§ **ABOUT THIS EXERCISE**
Starting at the beginning of the material and ending with the line that contains "e dépression. Hippocrate", give those lines again with "Dharmasthala" renamed to "Dharmastala" and nothing else changed.

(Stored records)
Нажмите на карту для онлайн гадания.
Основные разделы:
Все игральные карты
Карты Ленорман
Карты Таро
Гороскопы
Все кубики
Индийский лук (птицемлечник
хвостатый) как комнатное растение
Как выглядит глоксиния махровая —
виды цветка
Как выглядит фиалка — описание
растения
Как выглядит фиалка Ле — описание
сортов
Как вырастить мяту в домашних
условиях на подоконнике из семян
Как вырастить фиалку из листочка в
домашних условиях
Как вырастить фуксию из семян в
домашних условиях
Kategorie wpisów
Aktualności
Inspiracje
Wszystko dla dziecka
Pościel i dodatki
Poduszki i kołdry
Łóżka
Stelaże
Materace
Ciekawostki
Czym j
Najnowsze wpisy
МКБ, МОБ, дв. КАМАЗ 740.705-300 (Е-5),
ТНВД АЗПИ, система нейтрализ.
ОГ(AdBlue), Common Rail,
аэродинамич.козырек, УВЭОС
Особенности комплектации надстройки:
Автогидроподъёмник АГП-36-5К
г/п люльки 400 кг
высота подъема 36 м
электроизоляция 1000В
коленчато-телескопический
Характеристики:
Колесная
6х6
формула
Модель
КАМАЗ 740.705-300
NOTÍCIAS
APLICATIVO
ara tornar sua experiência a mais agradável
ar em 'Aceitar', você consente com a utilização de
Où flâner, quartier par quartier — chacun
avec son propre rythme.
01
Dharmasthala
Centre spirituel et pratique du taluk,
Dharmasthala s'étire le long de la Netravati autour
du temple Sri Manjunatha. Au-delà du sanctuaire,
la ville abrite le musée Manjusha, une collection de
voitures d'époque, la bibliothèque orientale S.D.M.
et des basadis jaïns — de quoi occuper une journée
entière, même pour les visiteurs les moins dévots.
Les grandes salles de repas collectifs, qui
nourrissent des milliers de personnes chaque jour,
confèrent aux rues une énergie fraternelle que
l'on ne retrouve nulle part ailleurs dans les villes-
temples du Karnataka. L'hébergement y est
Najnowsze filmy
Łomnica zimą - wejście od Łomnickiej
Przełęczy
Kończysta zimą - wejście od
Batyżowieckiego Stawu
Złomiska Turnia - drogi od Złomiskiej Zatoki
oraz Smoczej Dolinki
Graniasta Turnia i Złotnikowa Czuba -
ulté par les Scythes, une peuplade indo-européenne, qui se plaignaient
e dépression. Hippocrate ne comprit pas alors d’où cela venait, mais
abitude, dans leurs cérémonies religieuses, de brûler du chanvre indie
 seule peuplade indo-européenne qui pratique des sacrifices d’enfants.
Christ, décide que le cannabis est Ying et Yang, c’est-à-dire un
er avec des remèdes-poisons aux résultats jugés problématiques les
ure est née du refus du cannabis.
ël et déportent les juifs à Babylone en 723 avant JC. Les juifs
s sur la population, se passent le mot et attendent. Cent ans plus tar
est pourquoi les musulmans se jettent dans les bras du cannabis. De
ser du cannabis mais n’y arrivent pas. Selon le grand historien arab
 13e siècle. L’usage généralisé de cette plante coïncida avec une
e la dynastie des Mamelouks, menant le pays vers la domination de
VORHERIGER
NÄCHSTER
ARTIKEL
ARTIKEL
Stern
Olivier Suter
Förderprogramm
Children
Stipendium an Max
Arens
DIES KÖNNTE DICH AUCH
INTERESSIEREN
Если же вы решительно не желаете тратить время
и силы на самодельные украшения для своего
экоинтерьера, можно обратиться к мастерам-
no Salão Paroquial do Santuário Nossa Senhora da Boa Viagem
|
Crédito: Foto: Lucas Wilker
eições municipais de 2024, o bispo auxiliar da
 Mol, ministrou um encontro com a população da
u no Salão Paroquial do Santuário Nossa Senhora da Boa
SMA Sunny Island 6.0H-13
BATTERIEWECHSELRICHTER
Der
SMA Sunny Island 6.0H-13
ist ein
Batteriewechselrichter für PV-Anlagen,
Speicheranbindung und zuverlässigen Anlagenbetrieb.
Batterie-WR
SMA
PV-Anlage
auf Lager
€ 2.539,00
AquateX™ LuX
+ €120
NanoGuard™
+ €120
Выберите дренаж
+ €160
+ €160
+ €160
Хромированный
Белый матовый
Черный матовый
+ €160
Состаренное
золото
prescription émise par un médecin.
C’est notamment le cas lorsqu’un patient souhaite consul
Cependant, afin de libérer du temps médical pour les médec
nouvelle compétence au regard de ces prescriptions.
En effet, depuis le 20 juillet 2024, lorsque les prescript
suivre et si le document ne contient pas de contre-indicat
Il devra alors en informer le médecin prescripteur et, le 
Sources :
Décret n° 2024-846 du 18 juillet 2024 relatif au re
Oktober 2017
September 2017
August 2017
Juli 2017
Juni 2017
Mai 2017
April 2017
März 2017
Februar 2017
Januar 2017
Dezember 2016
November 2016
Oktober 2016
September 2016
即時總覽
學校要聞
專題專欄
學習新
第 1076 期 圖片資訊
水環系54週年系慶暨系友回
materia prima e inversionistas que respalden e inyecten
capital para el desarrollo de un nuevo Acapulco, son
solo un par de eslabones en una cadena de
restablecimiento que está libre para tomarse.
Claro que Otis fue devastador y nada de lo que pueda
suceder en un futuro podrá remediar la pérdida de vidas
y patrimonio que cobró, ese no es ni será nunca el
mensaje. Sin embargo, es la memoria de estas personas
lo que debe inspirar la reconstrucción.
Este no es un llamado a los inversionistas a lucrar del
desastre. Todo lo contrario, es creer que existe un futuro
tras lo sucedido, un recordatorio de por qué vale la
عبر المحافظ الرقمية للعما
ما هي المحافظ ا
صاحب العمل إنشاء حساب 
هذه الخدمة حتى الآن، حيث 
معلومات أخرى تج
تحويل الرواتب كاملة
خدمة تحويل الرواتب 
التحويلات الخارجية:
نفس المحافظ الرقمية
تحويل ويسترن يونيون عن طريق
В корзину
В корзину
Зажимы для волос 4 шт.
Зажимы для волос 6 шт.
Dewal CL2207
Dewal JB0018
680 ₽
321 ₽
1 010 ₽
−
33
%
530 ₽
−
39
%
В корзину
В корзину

§ **THE COMPLETED TASK**
Нажмите на карту для онлайн гадания.
Основные разделы:
Все игральные карты
Карты Ленорман
Карты Таро
Гороскопы
Все кубики
Индийский лук (птицемлечник
хвостатый) как комнатное растение
Как выглядит глоксиния махровая —
виды цветка
Как выглядит фиалка — описание
растения
Как выглядит фиалка Ле — описание
сортов
Как вырастить мяту в домашних
условиях на подоконнике из семян
Как вырастить фиалку из листочка в
домашних условиях
Как вырастить фуксию из семян в
домашних условиях
Kategorie wpisów
Aktualności
Inspiracje
Wszystko dla dziecka
Pościel i dodatki
Poduszki i kołdry
Łóżka
Stelaże
Materace
Ciekawostki
Czym j
Najnowsze wpisy
МКБ, МОБ, дв. КАМАЗ 740.705-300 (Е-5),
ТНВД АЗПИ, система нейтрализ.
ОГ(AdBlue), Common Rail,
аэродинамич.козырек, УВЭОС
Особенности комплектации надстройки:
Автогидроподъёмник АГП-36-5К
г/п люльки 400 кг
высота подъема 36 м
электроизоляция 1000В
коленчато-телескопический
Характеристики:
Колесная
6х6
формула
Модель
КАМАЗ 740.705-300
NOTÍCIAS
APLICATIVO
ara tornar sua experiência a mais agradável
ar em 'Aceitar', você consente com a utilização de
Où flâner, quartier par quartier — chacun
avec son propre rythme.
01
Dharmastala
Centre spirituel et pratique du taluk,
Dharmastala s'étire le long de la Netravati autour
du temple Sri Manjunatha. Au-delà du sanctuaire,
la ville abrite le musée Manjusha, une collection de
voitures d'époque, la bibliothèque orientale S.D.M.
et des basadis jaïns — de quoi occuper une journée
entière, même pour les visiteurs les moins dévots.
Les grandes salles de repas collectifs, qui
nourrissent des milliers de personnes chaque jour,
confèrent aux rues une énergie fraternelle que
l'on ne retrouve nulle part ailleurs dans les villes-
temples du Karnataka. L'hébergement y est
Najnowsze filmy
Łomnica zimą - wejście od Łomnickiej
Przełęczy
Kończysta zimą - wejście od
Batyżowieckiego Stawu
Złomiska Turnia - drogi od Złomiskiej Zatoki
oraz Smoczej Dolinki
Graniasta Turnia i Złotnikowa Czuba -
ulté par les Scythes, une peuplade indo-européenne, qui se plaignaient
e dépression. Hippocrate ne comprit pas alors d’où cela venait, mais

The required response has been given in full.